::: Extracted records :::

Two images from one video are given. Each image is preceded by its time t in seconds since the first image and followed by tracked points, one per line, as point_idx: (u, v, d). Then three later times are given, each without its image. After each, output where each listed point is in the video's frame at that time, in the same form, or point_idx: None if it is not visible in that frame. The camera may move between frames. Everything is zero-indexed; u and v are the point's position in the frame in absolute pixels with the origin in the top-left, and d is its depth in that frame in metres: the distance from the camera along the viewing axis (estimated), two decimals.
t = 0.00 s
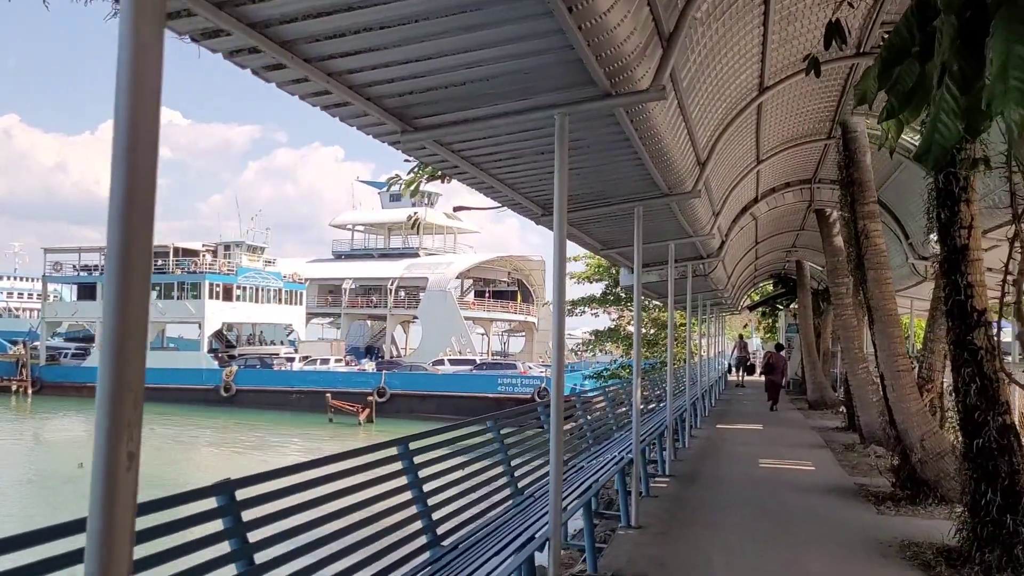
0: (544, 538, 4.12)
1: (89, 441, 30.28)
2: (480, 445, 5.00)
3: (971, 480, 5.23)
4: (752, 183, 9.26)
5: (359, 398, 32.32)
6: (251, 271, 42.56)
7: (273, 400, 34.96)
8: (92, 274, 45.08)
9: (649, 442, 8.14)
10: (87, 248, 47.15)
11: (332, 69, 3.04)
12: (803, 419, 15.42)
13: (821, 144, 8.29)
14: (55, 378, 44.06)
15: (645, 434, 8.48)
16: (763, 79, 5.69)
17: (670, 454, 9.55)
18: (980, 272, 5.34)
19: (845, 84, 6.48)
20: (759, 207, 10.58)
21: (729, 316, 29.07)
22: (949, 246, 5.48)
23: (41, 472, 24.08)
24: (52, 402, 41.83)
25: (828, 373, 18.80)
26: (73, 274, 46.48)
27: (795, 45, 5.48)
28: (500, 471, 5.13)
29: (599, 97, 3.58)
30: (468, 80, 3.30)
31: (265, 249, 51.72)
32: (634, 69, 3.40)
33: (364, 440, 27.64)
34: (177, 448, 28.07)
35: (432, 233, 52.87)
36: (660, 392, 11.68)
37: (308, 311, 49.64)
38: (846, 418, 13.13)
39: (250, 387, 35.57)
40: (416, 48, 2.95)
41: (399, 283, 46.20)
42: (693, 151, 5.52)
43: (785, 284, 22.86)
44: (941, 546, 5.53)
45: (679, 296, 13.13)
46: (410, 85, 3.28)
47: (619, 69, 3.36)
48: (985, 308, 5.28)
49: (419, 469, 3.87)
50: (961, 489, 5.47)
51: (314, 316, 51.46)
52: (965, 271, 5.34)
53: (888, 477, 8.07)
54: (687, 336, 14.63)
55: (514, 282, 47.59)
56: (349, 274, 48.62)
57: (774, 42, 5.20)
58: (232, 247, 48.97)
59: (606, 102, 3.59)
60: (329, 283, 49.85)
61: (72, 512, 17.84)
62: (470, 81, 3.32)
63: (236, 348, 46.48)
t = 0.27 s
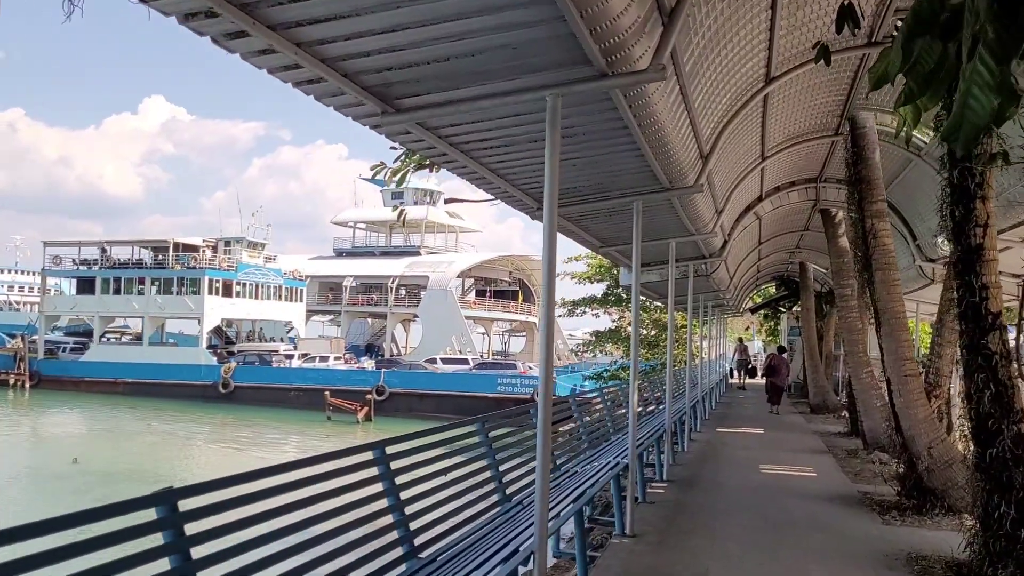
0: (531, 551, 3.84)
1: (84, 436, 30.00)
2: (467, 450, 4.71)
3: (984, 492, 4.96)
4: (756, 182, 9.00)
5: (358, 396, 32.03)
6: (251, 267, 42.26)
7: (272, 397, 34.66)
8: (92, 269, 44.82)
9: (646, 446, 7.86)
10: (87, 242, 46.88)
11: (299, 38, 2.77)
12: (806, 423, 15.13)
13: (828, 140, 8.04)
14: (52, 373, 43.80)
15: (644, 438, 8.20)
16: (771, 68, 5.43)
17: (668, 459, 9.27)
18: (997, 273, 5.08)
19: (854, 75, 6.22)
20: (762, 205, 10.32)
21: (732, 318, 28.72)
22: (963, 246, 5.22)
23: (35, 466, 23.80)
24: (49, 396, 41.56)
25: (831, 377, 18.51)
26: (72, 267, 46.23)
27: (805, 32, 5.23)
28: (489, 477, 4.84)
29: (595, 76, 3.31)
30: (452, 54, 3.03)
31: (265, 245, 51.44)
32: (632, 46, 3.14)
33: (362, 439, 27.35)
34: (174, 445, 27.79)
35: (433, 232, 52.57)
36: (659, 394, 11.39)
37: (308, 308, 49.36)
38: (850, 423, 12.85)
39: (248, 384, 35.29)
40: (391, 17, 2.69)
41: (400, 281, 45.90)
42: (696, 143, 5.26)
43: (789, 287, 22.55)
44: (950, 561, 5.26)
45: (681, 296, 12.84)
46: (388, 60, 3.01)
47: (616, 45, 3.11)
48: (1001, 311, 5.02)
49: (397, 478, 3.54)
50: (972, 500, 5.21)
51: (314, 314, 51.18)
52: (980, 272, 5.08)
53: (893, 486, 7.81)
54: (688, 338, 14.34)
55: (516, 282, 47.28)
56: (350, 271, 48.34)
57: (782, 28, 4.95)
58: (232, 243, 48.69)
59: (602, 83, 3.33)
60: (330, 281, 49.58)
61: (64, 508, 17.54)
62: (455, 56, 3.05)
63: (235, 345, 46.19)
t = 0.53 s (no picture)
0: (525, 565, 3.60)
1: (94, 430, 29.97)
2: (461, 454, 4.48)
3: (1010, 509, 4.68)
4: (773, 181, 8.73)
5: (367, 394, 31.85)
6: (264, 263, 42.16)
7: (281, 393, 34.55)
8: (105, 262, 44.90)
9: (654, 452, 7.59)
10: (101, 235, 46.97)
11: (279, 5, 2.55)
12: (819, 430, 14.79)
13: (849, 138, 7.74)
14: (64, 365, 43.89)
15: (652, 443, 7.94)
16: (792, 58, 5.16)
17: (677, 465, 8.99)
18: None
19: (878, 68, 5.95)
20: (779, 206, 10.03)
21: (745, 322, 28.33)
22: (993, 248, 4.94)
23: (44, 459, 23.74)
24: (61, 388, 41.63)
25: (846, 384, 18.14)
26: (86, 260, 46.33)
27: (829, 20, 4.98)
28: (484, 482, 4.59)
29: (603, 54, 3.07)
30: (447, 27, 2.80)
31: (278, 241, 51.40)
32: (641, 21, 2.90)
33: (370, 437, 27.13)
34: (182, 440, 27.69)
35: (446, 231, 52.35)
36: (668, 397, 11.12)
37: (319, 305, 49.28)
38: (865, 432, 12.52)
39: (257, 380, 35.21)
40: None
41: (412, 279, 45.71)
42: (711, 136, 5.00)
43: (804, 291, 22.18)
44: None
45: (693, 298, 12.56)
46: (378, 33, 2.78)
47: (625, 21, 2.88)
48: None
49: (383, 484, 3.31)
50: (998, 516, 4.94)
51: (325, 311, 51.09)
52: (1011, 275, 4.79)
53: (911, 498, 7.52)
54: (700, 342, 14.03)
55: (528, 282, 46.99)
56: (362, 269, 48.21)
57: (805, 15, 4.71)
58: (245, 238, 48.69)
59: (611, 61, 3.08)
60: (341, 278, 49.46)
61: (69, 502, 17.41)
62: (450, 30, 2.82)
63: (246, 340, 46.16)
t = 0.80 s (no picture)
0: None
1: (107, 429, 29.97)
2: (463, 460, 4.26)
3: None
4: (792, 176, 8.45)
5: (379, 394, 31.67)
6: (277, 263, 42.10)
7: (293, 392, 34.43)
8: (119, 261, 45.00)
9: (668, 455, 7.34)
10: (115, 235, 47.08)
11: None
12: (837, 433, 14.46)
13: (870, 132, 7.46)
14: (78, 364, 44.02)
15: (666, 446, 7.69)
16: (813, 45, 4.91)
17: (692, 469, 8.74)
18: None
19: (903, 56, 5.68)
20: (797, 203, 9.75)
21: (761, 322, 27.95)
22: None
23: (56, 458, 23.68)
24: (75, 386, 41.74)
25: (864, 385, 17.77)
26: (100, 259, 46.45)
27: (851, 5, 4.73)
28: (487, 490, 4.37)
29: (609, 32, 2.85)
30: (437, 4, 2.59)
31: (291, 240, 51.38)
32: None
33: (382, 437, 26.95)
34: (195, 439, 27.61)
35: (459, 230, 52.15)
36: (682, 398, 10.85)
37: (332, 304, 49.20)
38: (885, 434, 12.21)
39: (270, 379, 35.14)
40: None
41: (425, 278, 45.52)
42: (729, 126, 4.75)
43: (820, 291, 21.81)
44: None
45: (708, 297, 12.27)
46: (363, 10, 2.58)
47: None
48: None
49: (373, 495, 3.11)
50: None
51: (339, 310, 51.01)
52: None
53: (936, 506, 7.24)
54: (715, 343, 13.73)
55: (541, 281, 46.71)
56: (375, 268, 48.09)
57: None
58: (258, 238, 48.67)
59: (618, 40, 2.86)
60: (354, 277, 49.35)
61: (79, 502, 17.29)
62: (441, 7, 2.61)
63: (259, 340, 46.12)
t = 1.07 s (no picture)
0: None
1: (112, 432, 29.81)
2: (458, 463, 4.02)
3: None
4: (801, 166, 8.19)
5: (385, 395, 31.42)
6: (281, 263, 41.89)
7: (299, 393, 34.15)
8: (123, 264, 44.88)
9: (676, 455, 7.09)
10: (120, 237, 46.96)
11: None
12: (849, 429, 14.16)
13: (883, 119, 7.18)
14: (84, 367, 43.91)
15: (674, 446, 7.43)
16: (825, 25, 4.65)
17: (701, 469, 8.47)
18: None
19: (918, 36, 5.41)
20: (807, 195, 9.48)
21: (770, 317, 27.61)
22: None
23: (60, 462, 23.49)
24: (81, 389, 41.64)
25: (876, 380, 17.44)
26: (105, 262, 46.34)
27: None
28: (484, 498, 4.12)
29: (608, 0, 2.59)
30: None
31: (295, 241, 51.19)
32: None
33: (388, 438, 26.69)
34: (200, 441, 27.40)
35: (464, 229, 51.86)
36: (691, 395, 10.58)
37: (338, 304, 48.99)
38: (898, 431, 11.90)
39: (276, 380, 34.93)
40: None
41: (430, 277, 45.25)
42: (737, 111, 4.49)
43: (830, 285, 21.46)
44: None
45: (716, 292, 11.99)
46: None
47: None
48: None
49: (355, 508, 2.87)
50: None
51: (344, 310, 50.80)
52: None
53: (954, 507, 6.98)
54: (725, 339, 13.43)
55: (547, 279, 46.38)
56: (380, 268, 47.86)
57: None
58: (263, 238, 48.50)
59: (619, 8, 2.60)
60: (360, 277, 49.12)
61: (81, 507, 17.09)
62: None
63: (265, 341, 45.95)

:::
::: Extracted records :::

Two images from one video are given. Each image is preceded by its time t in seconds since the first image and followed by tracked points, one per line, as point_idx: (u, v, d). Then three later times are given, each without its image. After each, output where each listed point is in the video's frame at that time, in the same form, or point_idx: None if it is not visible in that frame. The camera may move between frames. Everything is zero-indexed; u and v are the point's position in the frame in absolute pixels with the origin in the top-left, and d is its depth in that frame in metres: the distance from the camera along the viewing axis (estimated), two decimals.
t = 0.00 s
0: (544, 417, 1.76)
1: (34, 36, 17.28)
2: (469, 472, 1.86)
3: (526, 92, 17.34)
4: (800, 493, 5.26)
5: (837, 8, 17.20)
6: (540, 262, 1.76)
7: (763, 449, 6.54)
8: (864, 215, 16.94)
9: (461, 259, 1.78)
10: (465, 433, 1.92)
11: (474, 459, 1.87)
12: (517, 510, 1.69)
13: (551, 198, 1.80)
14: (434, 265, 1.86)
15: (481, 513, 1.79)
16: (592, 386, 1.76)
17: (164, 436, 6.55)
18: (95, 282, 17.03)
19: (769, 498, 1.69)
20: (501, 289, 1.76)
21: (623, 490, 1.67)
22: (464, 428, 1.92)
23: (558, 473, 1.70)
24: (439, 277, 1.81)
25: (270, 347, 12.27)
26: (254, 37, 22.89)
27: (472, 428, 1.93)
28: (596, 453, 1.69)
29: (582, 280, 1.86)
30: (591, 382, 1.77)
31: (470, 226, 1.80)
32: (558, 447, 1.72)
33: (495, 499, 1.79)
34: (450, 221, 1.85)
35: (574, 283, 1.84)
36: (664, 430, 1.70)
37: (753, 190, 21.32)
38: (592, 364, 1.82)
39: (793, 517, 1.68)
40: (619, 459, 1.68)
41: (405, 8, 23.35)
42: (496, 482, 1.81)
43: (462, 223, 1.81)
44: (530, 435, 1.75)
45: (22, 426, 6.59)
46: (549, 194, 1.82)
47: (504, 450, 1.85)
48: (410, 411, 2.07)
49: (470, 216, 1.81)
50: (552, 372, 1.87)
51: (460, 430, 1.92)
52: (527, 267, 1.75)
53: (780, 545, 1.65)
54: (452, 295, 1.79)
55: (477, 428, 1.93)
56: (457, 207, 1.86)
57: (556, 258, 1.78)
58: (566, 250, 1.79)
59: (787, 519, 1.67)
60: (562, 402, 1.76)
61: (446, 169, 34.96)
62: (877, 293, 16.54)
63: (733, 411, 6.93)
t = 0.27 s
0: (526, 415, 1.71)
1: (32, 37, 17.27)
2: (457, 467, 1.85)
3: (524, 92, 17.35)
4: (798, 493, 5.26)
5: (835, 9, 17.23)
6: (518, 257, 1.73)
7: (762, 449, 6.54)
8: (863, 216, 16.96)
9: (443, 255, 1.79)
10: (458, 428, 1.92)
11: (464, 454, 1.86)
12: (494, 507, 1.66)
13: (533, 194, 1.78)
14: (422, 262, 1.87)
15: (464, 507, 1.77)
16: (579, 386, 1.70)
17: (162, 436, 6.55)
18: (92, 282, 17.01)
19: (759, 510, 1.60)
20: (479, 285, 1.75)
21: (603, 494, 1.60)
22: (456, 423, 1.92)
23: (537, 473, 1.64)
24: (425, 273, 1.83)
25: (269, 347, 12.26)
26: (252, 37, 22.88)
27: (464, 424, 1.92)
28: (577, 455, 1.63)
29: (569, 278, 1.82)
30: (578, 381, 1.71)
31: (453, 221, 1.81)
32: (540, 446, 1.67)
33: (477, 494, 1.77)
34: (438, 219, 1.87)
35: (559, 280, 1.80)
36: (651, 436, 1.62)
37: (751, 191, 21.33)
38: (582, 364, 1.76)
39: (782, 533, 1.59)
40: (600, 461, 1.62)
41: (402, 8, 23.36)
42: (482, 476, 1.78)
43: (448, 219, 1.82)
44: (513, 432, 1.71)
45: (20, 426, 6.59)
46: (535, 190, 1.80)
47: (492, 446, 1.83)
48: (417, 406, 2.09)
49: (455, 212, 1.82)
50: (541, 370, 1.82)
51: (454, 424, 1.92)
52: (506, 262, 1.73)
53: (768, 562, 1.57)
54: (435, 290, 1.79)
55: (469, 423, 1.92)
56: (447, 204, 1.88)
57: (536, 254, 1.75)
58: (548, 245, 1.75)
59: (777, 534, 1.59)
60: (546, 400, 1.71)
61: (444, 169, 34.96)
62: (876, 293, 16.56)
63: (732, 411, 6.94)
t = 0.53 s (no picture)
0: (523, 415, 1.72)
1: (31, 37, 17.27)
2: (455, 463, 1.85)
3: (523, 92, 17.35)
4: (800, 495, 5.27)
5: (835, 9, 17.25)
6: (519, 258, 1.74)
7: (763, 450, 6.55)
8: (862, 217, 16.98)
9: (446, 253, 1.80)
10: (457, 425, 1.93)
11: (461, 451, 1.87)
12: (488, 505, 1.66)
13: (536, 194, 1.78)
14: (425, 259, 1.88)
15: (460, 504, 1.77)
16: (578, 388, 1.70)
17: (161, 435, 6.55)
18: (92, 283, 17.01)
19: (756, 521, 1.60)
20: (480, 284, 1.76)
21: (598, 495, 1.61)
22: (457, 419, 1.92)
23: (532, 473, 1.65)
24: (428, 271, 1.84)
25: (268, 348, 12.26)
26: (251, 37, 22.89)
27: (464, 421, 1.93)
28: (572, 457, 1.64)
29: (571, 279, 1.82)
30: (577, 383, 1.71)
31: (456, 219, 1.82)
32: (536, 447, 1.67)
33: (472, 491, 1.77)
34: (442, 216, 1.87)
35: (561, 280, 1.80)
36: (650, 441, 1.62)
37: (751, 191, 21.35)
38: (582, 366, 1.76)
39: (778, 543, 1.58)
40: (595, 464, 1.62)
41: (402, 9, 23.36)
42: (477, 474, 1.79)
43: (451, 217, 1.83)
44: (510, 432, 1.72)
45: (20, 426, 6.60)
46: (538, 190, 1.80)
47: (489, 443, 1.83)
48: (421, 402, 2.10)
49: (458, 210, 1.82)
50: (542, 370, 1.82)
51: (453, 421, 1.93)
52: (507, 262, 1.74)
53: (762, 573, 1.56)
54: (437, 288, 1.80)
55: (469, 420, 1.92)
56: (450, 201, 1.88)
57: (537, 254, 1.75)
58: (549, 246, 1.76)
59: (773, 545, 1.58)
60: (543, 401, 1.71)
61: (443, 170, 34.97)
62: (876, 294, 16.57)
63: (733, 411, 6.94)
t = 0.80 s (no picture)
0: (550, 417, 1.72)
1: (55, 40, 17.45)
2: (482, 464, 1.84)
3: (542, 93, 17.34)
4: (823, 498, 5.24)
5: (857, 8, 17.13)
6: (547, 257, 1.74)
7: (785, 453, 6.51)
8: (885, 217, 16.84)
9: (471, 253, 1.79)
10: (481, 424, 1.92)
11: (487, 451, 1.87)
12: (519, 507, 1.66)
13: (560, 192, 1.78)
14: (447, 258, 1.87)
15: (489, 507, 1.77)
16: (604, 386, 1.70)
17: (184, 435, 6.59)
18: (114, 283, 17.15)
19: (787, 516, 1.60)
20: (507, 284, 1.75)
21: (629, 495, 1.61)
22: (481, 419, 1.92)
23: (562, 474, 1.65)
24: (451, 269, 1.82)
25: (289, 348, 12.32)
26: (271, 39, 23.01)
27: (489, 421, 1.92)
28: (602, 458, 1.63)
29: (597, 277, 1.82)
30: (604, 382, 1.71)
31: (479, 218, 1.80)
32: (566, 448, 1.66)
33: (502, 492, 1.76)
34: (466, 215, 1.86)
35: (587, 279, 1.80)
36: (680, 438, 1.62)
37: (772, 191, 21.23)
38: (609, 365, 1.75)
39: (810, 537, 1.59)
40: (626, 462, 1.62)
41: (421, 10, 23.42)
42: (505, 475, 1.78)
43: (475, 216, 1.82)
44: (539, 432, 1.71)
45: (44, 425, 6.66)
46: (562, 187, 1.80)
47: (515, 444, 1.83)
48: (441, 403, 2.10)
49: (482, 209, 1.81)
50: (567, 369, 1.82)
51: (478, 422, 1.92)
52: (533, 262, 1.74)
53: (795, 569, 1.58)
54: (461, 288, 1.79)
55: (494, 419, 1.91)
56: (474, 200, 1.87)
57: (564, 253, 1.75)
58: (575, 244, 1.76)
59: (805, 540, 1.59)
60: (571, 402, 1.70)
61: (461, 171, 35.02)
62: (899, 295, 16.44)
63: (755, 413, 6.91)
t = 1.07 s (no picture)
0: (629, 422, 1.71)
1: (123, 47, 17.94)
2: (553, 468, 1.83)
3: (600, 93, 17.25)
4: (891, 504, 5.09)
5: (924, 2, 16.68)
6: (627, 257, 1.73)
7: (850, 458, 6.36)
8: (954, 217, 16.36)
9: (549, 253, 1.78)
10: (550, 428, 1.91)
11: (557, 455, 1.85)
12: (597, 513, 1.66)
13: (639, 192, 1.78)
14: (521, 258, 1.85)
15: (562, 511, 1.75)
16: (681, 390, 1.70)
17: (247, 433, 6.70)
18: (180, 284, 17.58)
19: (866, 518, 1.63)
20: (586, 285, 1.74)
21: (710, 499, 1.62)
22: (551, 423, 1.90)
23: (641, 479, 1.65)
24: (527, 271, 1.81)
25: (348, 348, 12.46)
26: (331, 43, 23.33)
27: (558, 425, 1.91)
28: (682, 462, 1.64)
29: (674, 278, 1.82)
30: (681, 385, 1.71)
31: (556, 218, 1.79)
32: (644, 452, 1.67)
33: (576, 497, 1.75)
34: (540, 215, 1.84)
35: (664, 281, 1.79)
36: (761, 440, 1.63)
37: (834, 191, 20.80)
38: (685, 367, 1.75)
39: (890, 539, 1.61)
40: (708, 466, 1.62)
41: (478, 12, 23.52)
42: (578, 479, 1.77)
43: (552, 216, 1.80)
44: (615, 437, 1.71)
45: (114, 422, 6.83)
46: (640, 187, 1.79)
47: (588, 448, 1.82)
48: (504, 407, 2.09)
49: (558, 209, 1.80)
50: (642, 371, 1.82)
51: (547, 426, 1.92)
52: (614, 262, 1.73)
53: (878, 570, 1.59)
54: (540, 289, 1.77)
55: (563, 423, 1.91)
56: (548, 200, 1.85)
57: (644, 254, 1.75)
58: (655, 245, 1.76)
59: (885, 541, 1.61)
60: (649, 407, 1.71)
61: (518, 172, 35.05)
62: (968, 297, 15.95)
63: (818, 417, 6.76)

:::

§ Aim of the task: Would you please copy exactly the part of the entries above that begins at the line containing "35: (559, 280, 1.80)" and ends at the line containing "50: (541, 370, 1.82)", both lines included?

§ Exercise result:
35: (559, 280, 1.80)
36: (651, 436, 1.62)
37: (751, 191, 21.33)
38: (582, 364, 1.76)
39: (782, 533, 1.59)
40: (600, 461, 1.62)
41: (402, 8, 23.36)
42: (482, 476, 1.78)
43: (448, 219, 1.82)
44: (513, 432, 1.71)
45: (20, 426, 6.59)
46: (535, 190, 1.80)
47: (492, 446, 1.83)
48: (417, 406, 2.09)
49: (455, 212, 1.82)
50: (541, 370, 1.82)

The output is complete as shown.